Exercise objective » Give back exactly the lines from the one that includes "For every layout" to the last line below, both included, and no further lines.

:: Excerpted records

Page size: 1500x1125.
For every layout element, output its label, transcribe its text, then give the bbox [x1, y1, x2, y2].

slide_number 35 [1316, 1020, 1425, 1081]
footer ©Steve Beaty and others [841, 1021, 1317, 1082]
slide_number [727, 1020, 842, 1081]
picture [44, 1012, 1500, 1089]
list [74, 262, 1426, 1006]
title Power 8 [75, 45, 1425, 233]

::::

Task solution »
For every layout element, output its label, transcribe its text, then give the bbox [x1, y1, x2, y2].

slide_number 35 [1316, 1020, 1425, 1081]
footer ©Steve Beaty and others [841, 1021, 1317, 1082]
slide_number [727, 1020, 842, 1081]
picture [44, 1012, 1500, 1089]
list [74, 262, 1426, 1006]
title Power 8 [75, 45, 1425, 233]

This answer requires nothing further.